T-Mobile and Sprint, ranked Nos. 3 and 4 by size, have argued for years that the deal would shield them from the industry’s brutal pricing wars and expedite their ability to deliver 5G to the masses. Last year, they promised Washington they would build out a 5G wireless network to 97% of the country in three years, including much of rural America, while offering “same or better rate plans at the same or better prices” for the next three years. The combined company is expected to serve more than 100 million subscribers, rivaling the even larger footprints of AT&T and Verizon.
Sprint shares spiked more than 72%, to $8.28, in premarket trading. T-Mobile surged 9.6%, to $92.65.
Richard Parker, legal counsel for T-Mobile’s parent company, Deutsche Telekom, said in a statement emailed to The Post that the company was “delighted” with the decision. “As we argued in court, this merger ensures competition by allowing the combined companies to more effectively compete with the market leaders. It is our hope that with the Court’s endorsement of the merger, along with the federal agencies’ approval, this matter can be closed so that the market can do what it does best: fuel competition and innovation.”
Sprint, run by Japanese conglomerate Softbank, did not respond to a request for comment.
Critics contend the deal will squash competition, leaving consumers with too few choices and allowing for price-gouging that could disproportionately affect lower-income customers. And while the Federal Communications Commission and the Justice Department approved the deal last year, a group of 13 state attorneys general, including California and New York, later sued to block it. But in his ruling Tuesday, U.S. District Court Judge Victor Marrero said that the merger was unlikely to “substantially lessen competition” in the telecom industry.
“T-Mobile has redefined itself over the past decade as a maverick that has spurred the two largest players in its industry to make numerous pro-consumer changes. The proposed merger would allow the merged company to continue T-Mobile’s undeniably successful business strategy for the foreseeable future,” Marrero wrote in his decision. “While Sprint has made valiant attempts to stay competitive in a rapidly developing and capital-intensive market, the overwhelming view both within Sprint and in the wider industry is that Sprint is falling father and farther short of the targets it must hit to remain relevant as a significant competitor.”

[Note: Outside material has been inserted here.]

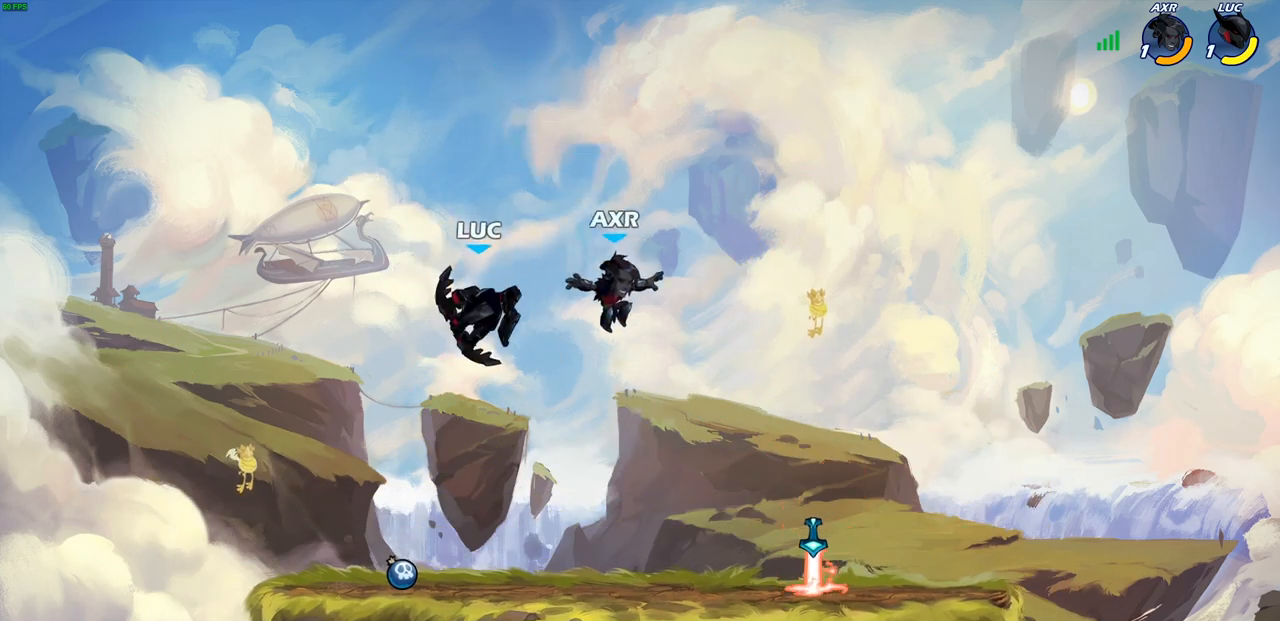
{"buttons": [], "left_stick": "center", "right_stick": "center", "events": [[67, "left_stick", "right"], [467, "left_stick", "center"]]}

The deal still requires the endorsement of the California Public Utilities Commission, a move two years in the making, and it’s possible the legal battle isn’t over yet. New York Attorney General Letitia James, who spearheaded the lawsuit, said that the states “wholeheartedly” disagreed with Marrero’s ruling are considering an appeal.
“From the start, this merger has been about massive corporate profits over all else, and despite the companies’ false claims, this deal will endanger wireless subscribers where it hurts most: their wallets,” James said in a statement. “There is no doubt that reducing the mobile market from four to three will be bad for consumers, bad for workers, and bad for innovation, which is why the states stepped up and led this lawsuit.”
The merger was formally announced in April 2018, but T-Mobile and Sprint, run by Japanese conglomerate Softbank, had been flirting with a combination for years but were thwarted by political head winds. To win the government’s blessing, both companies agreed to sell off key assets – including hundreds of retail stores, thousands of cell sites and spectrum licenses – to Dish Network in an effort to turn Dish into a fourth national wireless carrier. Sprint and T-Mobile were also forced to ditch their prepaid phone businesses, Boost Mobile and Virgin Mobile.
Mike Siebert, T-Mobile’s current president, is poised to succeed John Legere as chief executive to helm the newly combined company on May 1. Legere, whose charisma and acumen helped move the merger forward, will remain a member of the board.